• **WHAT IS BEING ASKED**
Look for "此外，现代中国人在生死观上的" in the entries below. Then write out exactly the line that holds it and every line after it, to the last, and nothing else.

▬▬▬▬▬▬

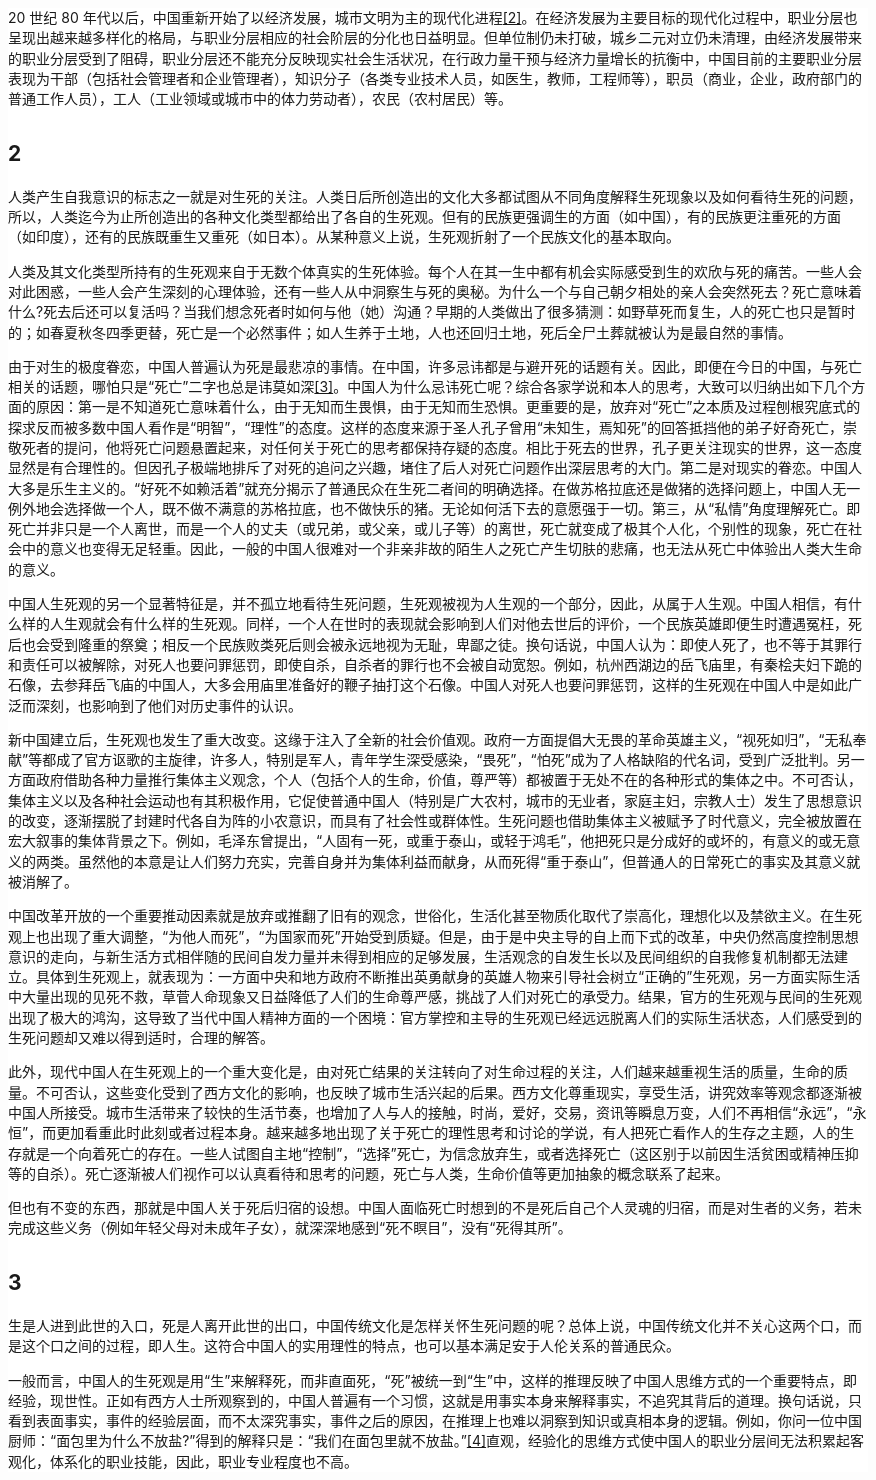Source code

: 20 世纪 80 年代以后，中国重新开始了以经济发展，城市文明为主的现代化进程[\[2\]](#footnote-2)。在经济发展为主要目标的现代化过程中，职业分层也呈现出越来越多样化的格局，与职业分层相应的社会阶层的分化也日益明显。但单位制仍未打破，城乡二元对立仍未清理，由经济发展带来的职业分层受到了阻碍，职业分层还不能充分反映现实社会生活状况，在行政力量干预与经济力量增长的抗衡中，中国目前的主要职业分层表现为干部（包括社会管理者和企业管理者），知识分子（各类专业技术人员，如医生，教师，工程师等），职员（商业，企业，政府部门的普通工作人员），工人（工业领域或城市中的体力劳动者），农民（农村居民）等。

## 2

人类产生自我意识的标志之一就是对生死的关注。人类日后所创造出的文化大多都试图从不同角度解释生死现象以及如何看待生死的问题，所以，人类迄今为止所创造出的各种文化类型都给出了各自的生死观。但有的民族更强调生的方面（如中国），有的民族更注重死的方面（如印度），还有的民族既重生又重死（如日本）。从某种意义上说，生死观折射了一个民族文化的基本取向。

人类及其文化类型所持有的生死观来自于无数个体真实的生死体验。每个人在其一生中都有机会实际感受到生的欢欣与死的痛苦。一些人会对此困惑，一些人会产生深刻的心理体验，还有一些人从中洞察生与死的奥秘。为什么一个与自己朝夕相处的亲人会突然死去？死亡意味着什么?死去后还可以复活吗？当我们想念死者时如何与他（她）沟通？早期的人类做出了很多猜测：如野草死而复生，人的死亡也只是暂时的；如春夏秋冬四季更替，死亡是一个必然事件；如人生养于土地，人也还回归土地，死后全尸土葬就被认为是最自然的事情。

由于对生的极度眷恋，中国人普遍认为死是最悲凉的事情。在中国，许多忌讳都是与避开死的话题有关。因此，即便在今日的中国，与死亡相关的话题，哪怕只是“死亡”二字也总是讳莫如深[\[3\]](#footnote-3)。中国人为什么忌讳死亡呢？综合各家学说和本人的思考，大致可以归纳出如下几个方面的原因：第一是不知道死亡意味着什么，由于无知而生畏惧，由于无知而生恐惧。更重要的是，放弃对“死亡”之本质及过程刨根究底式的探求反而被多数中国人看作是“明智”，“理性”的态度。这样的态度来源于圣人孔子曾用“未知生，焉知死”的回答抵挡他的弟子好奇死亡，崇敬死者的提问，他将死亡问题悬置起来，对任何关于死亡的思考都保持存疑的态度。相比于死去的世界，孔子更关注现实的世界，这一态度显然是有合理性的。但因孔子极端地排斥了对死的追问之兴趣，堵住了后人对死亡问题作出深层思考的大门。第二是对现实的眷恋。中国人大多是乐生主义的。“好死不如赖活着”就充分揭示了普通民众在生死二者间的明确选择。在做苏格拉底还是做猪的选择问题上，中国人无一例外地会选择做一个人，既不做不满意的苏格拉底，也不做快乐的猪。无论如何活下去的意愿强于一切。第三，从“私情”角度理解死亡。即死亡并非只是一个人离世，而是一个人的丈夫（或兄弟，或父亲，或儿子等）的离世，死亡就变成了极其个人化，个别性的现象，死亡在社会中的意义也变得无足轻重。因此，一般的中国人很难对一个非亲非故的陌生人之死亡产生切肤的悲痛，也无法从死亡中体验出人类大生命的意义。

中国人生死观的另一个显著特征是，并不孤立地看待生死问题，生死观被视为人生观的一个部分，因此，从属于人生观。中国人相信，有什么样的人生观就会有什么样的生死观。同样，一个人在世时的表现就会影响到人们对他去世后的评价，一个民族英雄即便生时遭遇冤枉，死后也会受到隆重的祭奠；相反一个民族败类死后则会被永远地视为无耻，卑鄙之徒。换句话说，中国人认为：即使人死了，也不等于其罪行和责任可以被解除，对死人也要问罪惩罚，即使自杀，自杀者的罪行也不会被自动宽恕。例如，杭州西湖边的岳飞庙里，有秦桧夫妇下跪的石像，去参拜岳飞庙的中国人，大多会用庙里准备好的鞭子抽打这个石像。中国人对死人也要问罪惩罚，这样的生死观在中国人中是如此广泛而深刻，也影响到了他们对历史事件的认识。

新中国建立后，生死观也发生了重大改变。这缘于注入了全新的社会价值观。政府一方面提倡大无畏的革命英雄主义，“视死如归”，“无私奉献”等都成了官方讴歌的主旋律，许多人，特别是军人，青年学生深受感染，“畏死”，“怕死”成为了人格缺陷的代名词，受到广泛批判。另一方面政府借助各种力量推行集体主义观念，个人（包括个人的生命，价值，尊严等）都被置于无处不在的各种形式的集体之中。不可否认，集体主义以及各种社会运动也有其积极作用，它促使普通中国人（特别是广大农村，城市的无业者，家庭主妇，宗教人士）发生了思想意识的改变，逐渐摆脱了封建时代各自为阵的小农意识，而具有了社会性或群体性。生死问题也借助集体主义被赋予了时代意义，完全被放置在宏大叙事的集体背景之下。例如，毛泽东曾提出，“人固有一死，或重于泰山，或轻于鸿毛”，他把死只是分成好的或坏的，有意义的或无意义的两类。虽然他的本意是让人们努力充实，完善自身并为集体利益而献身，从而死得“重于泰山”，但普通人的日常死亡的事实及其意义就被消解了。

中国改革开放的一个重要推动因素就是放弃或推翻了旧有的观念，世俗化，生活化甚至物质化取代了崇高化，理想化以及禁欲主义。在生死观上也出现了重大调整，“为他人而死”，“为国家而死”开始受到质疑。但是，由于是中央主导的自上而下式的改革，中央仍然高度控制思想意识的走向，与新生活方式相伴随的民间自发力量并未得到相应的足够发展，生活观念的自发生长以及民间组织的自我修复机制都无法建立。具体到生死观上，就表现为：一方面中央和地方政府不断推出英勇献身的英雄人物来引导社会树立“正确的”生死观，另一方面实际生活中大量出现的见死不救，草菅人命现象又日益降低了人们的生命尊严感，挑战了人们对死亡的承受力。结果，官方的生死观与民间的生死观出现了极大的鸿沟，这导致了当代中国人精神方面的一个困境：官方掌控和主导的生死观已经远远脱离人们的实际生活状态，人们感受到的生死问题却又难以得到适时，合理的解答。

此外，现代中国人在生死观上的一个重大变化是，由对死亡结果的关注转向了对生命过程的关注，人们越来越重视生活的质量，生命的质量。不可否认，这些变化受到了西方文化的影响，也反映了城市生活兴起的后果。西方文化尊重现实，享受生活，讲究效率等观念都逐渐被中国人所接受。城市生活带来了较快的生活节奏，也增加了人与人的接触，时尚，爱好，交易，资讯等瞬息万变，人们不再相信“永远”，“永恒”，而更加看重此时此刻或者过程本身。越来越多地出现了关于死亡的理性思考和讨论的学说，有人把死亡看作人的生存之主题，人的生存就是一个向着死亡的存在。一些人试图自主地“控制”，“选择”死亡，为信念放弃生，或者选择死亡（这区别于以前因生活贫困或精神压抑等的自杀）。死亡逐渐被人们视作可以认真看待和思考的问题，死亡与人类，生命价值等更加抽象的概念联系了起来。

但也有不变的东西，那就是中国人关于死后归宿的设想。中国人面临死亡时想到的不是死后自己个人灵魂的归宿，而是对生者的义务，若未完成这些义务（例如年轻父母对未成年子女），就深深地感到“死不瞑目”，没有“死得其所”。

## 3

生是人进到此世的入口，死是人离开此世的出口，中国传统文化是怎样关怀生死问题的呢？总体上说，中国传统文化并不关心这两个口，而是这个口之间的过程，即人生。这符合中国人的实用理性的特点，也可以基本满足安于人伦关系的普通民众。

一般而言，中国人的生死观是用“生”来解释死，而非直面死，“死”被统一到“生”中，这样的推理反映了中国人思维方式的一个重要特点，即经验，现世性。正如有西方人士所观察到的，中国人普遍有一个习惯，这就是用事实本身来解释事实，不追究其背后的道理。换句话说，只看到表面事实，事件的经验层面，而不太深究事实，事件之后的原因，在推理上也难以洞察到知识或真相本身的逻辑。例如，你问一位中国厨师：“面包里为什么不放盐?”得到的解释只是：“我们在面包里就不放盐。”[\[4\]](#footnote-4)直观，经验化的思维方式使中国人的职业分层间无法积累起客观化，体系化的职业技能，因此，职业专业程度也不高。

▬▬▬▬▬▬

• **ANSWER TO THE PROBLEM**
此外，现代中国人在生死观上的一个重大变化是，由对死亡结果的关注转向了对生命过程的关注，人们越来越重视生活的质量，生命的质量。不可否认，这些变化受到了西方文化的影响，也反映了城市生活兴起的后果。西方文化尊重现实，享受生活，讲究效率等观念都逐渐被中国人所接受。城市生活带来了较快的生活节奏，也增加了人与人的接触，时尚，爱好，交易，资讯等瞬息万变，人们不再相信“永远”，“永恒”，而更加看重此时此刻或者过程本身。越来越多地出现了关于死亡的理性思考和讨论的学说，有人把死亡看作人的生存之主题，人的生存就是一个向着死亡的存在。一些人试图自主地“控制”，“选择”死亡，为信念放弃生，或者选择死亡（这区别于以前因生活贫困或精神压抑等的自杀）。死亡逐渐被人们视作可以认真看待和思考的问题，死亡与人类，生命价值等更加抽象的概念联系了起来。

但也有不变的东西，那就是中国人关于死后归宿的设想。中国人面临死亡时想到的不是死后自己个人灵魂的归宿，而是对生者的义务，若未完成这些义务（例如年轻父母对未成年子女），就深深地感到“死不瞑目”，没有“死得其所”。

## 3

生是人进到此世的入口，死是人离开此世的出口，中国传统文化是怎样关怀生死问题的呢？总体上说，中国传统文化并不关心这两个口，而是这个口之间的过程，即人生。这符合中国人的实用理性的特点，也可以基本满足安于人伦关系的普通民众。

一般而言，中国人的生死观是用“生”来解释死，而非直面死，“死”被统一到“生”中，这样的推理反映了中国人思维方式的一个重要特点，即经验，现世性。正如有西方人士所观察到的，中国人普遍有一个习惯，这就是用事实本身来解释事实，不追究其背后的道理。换句话说，只看到表面事实，事件的经验层面，而不太深究事实，事件之后的原因，在推理上也难以洞察到知识或真相本身的逻辑。例如，你问一位中国厨师：“面包里为什么不放盐?”得到的解释只是：“我们在面包里就不放盐。”[\[4\]](#footnote-4)直观，经验化的思维方式使中国人的职业分层间无法积累起客观化，体系化的职业技能，因此，职业专业程度也不高。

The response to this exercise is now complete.